- Born: 20 July 1979 (age 46) Compiègne, Oise, France
- Occupations: Journalist Weather presenter
- Years active: 2002–present
- Spouse: Mathieu Saby ​(m. 2019)​
- Children: 2

= Anaïs Baydemir =

French journalist and weather presenter

Anaïs Baydemir (born 20 July 1979) is a French journalist and weather presenter who has worked for the French national public television channel France 2 at the conclusion of news bulletins since 2013. She has also worked for the television stations i>Télé, La Chaîne Météo, France 3, Eurosport, NT1, Infosport+ and Equidia throughout her career.

==Biography==
Baydemir was born in Compiègne, Oise, France on 20 July 1979 and is of Turkish descent. She was raised in a modest household. Baydemir graduated with a Baccalaureate in college and attended to earn her Brevet de technicien supérieur in commercial action in Compiègne. In 2000, she moved to Paris to study journalism at École supérieure de journalisme de Paris. Baydemir made an appearance in the 2000 Yzabel Dzisky short film Tapis.

Upon her leaving school in 2002, she earned an internship at the pay television channel i>Télé after she did a series of jobs and was offered the role of an editorial assistant, working with journalists and reporters. Baydemir presented weather reports for the channel alongside Bruce Toussaint from June to September of that year as well as Canal+ from that September to November. She was employed by La Chaîne Météo to conduct weather reports for eight months between the period of September 2003 to April 2004 and again between 2007 and 2011. In December 2004, Baydemir reported on Miss World 2004 and presented it for TVSF. She went on to present Keno for the Française des Jeux on France 3 from 2005 to 2010, and was a journalist and presenter at La Chaîne Météo from 2007 to 2012. Baydemir also provided commentary on sports for Infosport+ for two months in 2006, for Eurosport (Lundi foot as a columnist and a presenter), France 3 (from 2009 in her public service television debut on the programme En course covering horse racing), NT1 (Jeux actu between 2008 and 2012) and Equidia (La Culturelle from 2011 to 2013).

On 31 October 2012, she joined the staff of France 2 presenting weather forecasts on the Télématin breakfast programme from Mondays to Fridays and went on to present the weather on the news bulletins 13 heures at 1:00 pm and Journal de 20 heures at 8:00 pm.
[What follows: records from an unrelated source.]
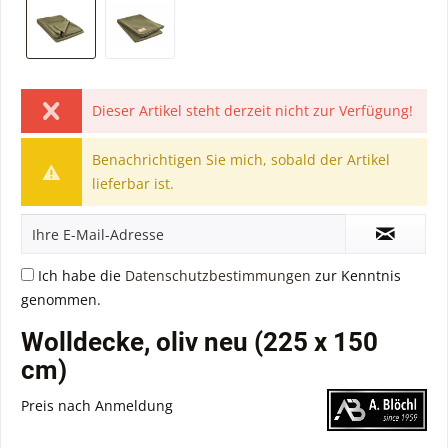
Dieser Artikel steht derzeit nicht zur Verfügung!
Benachrichtigen Sie mich, sobald der Artikel
lieferbar ist.
Ich habe die
Datenschutzbestimmungen
zur Kenntnis
genommen.
Wolldecke, oliv neu (225 x 150
cm)
Preis nach Anmeldung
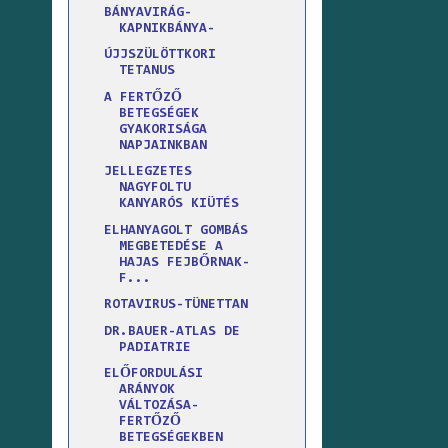
BÁNYAVIRÁG-
KAPNIKBÁNYA-
ÚJJSZÜLÖTTKORI
TETANUS
A FERTŐZŐ
BETEGSÉGEK
GYAKORISÁGA
NAPJAINKBAN
JELLEGZETES
NAGYFOLTU
KANYARÓS KIÜTÉS
ELHANYAGOLT GOMBÁS
MEGBETEDÉSE A
HAJAS FEJBŐRNAK-
F...
ROTAVIRUS-TÜNETTAN
DR.BAUER-ATLAS DE
PADIATRIE
ELŐFORDULÁSI
ARÁNYOK
VÁLTOZÁSA-
FERTŐZŐ
BETEGSÉGEKBEN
Two years later, she began presenting the Thursday edition of C'est Hippique on Equidia Life. In 2019, Baydemir was cast in the Arnaud Lemort film Ibiza. She was on maternity leave from 14 November 2019 to 20 July 2020, and again from 11 October 2021 until 27 May 2022.

==Personal life==
She has been married to the osteopath and physiotherapist Mathieu Saby since September 2019. They have two children. Baydemir is fluent in English and Turkish.